Given passage.
▼
Poetry. Should the two masks that represent Comedy and Tragedy pass through each other (imagine a total eclipse), might not their overlapping intersection be an expression of deadpan? And what about Janus, that janitor in January? Do his back-to-back facial characteristics suggest anything more than the infinite, noncommittal gaze of beginnings and endings? Or does the almost reckless declarativeness of these poems show a mind's weathering both the antic and the intimate, both merriment and distress? Michael Gizzi's previous books include MY TERZA RIMA, CURED IN THE GOING BEBOP, and CONTINENTAL HARMONY, all available from SPD.
Author Hometown: PROVIDENCE, RI USA
About the author: Michael Gizzi was born in Schenectady, New York. He received his BA and MFA from Brown University, then spent the next decade as a licensed arborist in Southern New England. In the early 1980s he migrated to the Berkshire Hills in western Massachusetts, where he began teaching. For the next twenty years he coordinated many poetry readings and edited lingo magazine and Hard Press (which published, among others, Bernadette Mayer, Merrill Gilfillan, Jim Brodey, and the artist Trevor Winkfield). Back in Rhode Island, Gizzi taught at Brown University where he also coordinated the Downcity Poetry Series and continued publishing, with Craig Watson in Jamestown, RI, the imprint Qua Books. He is currently teaching at Roger Williams University in Bristol and lives in Providence.
▲
(Collected data entries)
▼
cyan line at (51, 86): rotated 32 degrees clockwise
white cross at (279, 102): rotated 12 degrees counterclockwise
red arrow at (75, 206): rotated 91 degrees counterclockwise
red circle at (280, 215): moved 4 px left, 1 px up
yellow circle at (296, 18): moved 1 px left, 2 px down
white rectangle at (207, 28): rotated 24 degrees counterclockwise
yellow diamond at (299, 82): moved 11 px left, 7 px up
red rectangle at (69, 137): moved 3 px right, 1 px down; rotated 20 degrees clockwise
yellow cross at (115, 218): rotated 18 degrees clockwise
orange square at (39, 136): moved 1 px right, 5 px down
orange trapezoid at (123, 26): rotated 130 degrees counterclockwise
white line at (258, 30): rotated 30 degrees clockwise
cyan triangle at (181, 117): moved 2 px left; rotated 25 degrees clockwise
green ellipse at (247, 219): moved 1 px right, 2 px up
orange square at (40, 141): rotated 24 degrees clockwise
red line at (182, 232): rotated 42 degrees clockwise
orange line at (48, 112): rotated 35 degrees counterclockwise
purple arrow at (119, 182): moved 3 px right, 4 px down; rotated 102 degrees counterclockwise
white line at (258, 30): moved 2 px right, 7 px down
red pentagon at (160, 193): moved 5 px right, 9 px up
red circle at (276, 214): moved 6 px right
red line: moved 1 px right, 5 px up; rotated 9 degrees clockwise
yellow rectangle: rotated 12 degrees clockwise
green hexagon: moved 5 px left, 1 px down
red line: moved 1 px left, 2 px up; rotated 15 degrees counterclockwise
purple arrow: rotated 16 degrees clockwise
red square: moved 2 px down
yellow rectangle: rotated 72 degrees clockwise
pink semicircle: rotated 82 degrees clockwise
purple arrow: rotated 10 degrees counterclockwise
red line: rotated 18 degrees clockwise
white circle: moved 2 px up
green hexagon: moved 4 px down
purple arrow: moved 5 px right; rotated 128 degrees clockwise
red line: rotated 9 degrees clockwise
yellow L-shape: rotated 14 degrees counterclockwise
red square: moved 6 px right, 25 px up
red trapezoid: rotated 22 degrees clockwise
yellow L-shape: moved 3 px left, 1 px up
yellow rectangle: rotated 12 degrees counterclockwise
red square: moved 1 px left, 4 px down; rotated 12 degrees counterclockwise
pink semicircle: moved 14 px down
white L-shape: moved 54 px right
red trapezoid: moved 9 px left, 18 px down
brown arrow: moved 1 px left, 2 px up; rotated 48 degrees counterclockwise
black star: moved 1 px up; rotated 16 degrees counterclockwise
▲
Required task.
List the previous books by Michael Gizzi that the poetry book description above names.

Exercise answer.
MY TERZA RIMA
CURED IN THE GOING BEBOP
CONTINENTAL HARMONY